Tattoo machines have come a long way since Edison’s electric pen. They’re more precise, more durable and with the recent increase in popularity of rotary machines, lighter weight, quieter and even dare I say less painful. However, what exactly do you call that thing which oscillates the needle and drives the ink into the skin?

In most parts of the world the term “tattoo machine” is preferred, though in some parts of the world the term “tattoo iron” is also common. There is, however, a term that laypeople coined back in the day and is still in common use among laypeople that is considered a big no-no in the tattoo industry and even I cringe every time I hear it – “tattoo gun.”

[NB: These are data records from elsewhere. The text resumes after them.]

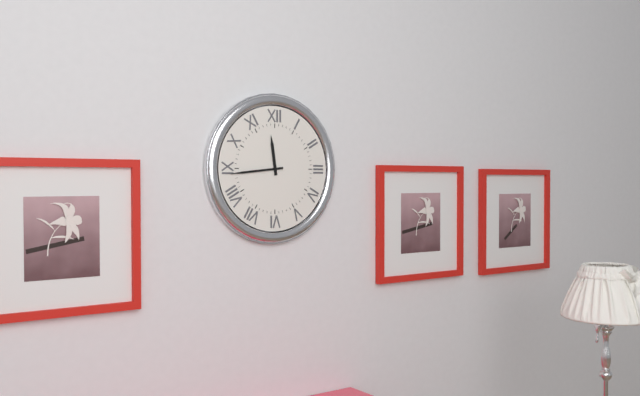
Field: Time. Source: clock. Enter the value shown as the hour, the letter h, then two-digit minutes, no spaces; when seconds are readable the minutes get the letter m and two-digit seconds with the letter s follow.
11h44
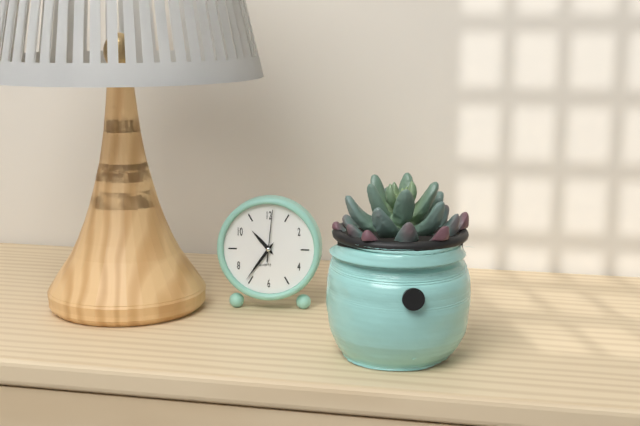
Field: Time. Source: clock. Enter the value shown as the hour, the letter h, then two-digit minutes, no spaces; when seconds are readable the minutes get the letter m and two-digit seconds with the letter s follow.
10h36
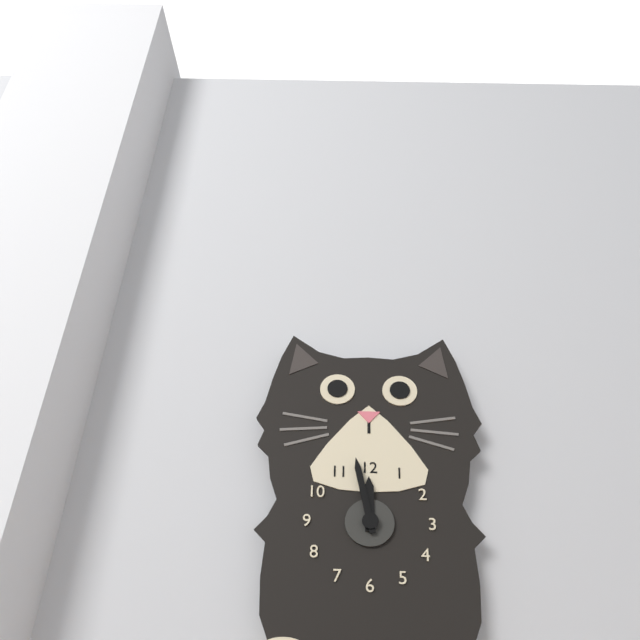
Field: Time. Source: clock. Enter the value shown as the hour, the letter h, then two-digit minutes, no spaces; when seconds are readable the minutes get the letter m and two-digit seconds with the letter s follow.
11h58
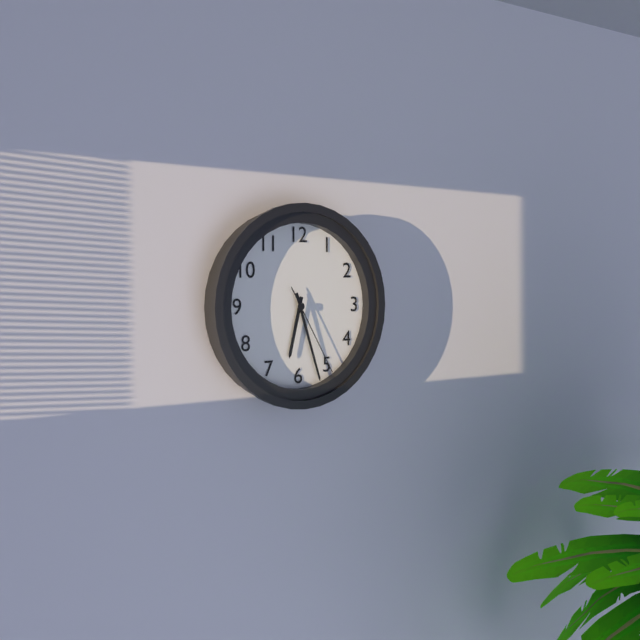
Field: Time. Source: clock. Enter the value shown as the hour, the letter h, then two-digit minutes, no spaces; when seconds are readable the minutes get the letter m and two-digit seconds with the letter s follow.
6h27m25s
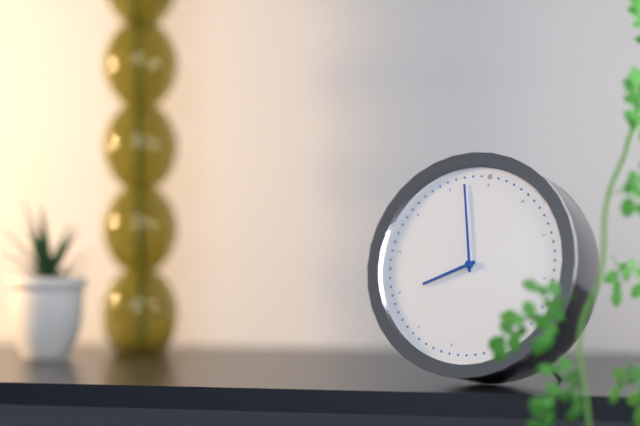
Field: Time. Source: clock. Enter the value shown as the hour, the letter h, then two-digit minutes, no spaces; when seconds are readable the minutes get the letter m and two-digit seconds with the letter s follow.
7h57
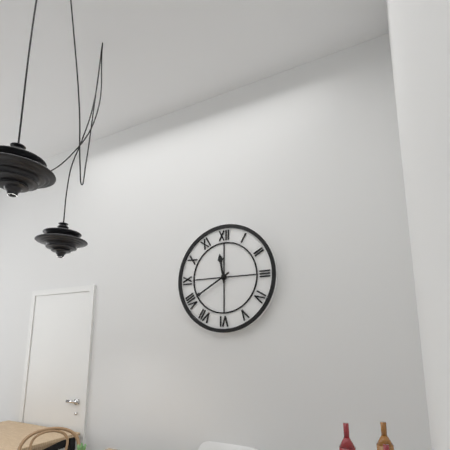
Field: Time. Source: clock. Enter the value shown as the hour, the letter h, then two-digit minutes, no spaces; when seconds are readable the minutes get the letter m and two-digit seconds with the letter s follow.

Now, the term might seem harmless enough but if you think about what a tattoo machine actually does you’ll see why it’s improper to call it a gun. A gun is a device for shooting a projectile (be it a bullet/shell, water, air or whatever). A tattoo machine does not shoot a projectile. It merely acts as an oscillator for the needle grouping and drives the needles into and out of the dermis at a rate far more rapid than is capable by the human hand.

The inaccuracy of the term combined with the negative connotation of the word “gun” in an industry which has a bad enough public image as it is are the reasons the term is very much frowned upon.

All that said, despite the fact the term is frowned upon occasionally you will hear an artist use it because it can become so ingrained in one’s memory. Case in point my session this past Saturday my artist actually used the word twice and I called her out on it both times (all in good fun, mind you). We had a good laugh about it and even she admitted she uses it at times without even thinking. I told her I heard another artist (not from that shop, but in general) said when he was an apprentice his mentor had a jar and every time his apprentices used the word “gun” they had to put $20 in the jar. I imagine one would learn to use the correct term very quickly if it was costing you $20 each time you said the g-word.

Anyway, I don’t write this post to make fun of anyone or anything, but merely to educate those who might not know. The proper term is in fact “tattoo machine” and I know it might be difficult for laypeople especially to adapt. If you ever do start getting tattoos and talking them (and especially with other artists), if you ever want to sound like you know what you’re talking about, use the term “machine.” You might just impress someone with your use of proper tattoo industry jargon.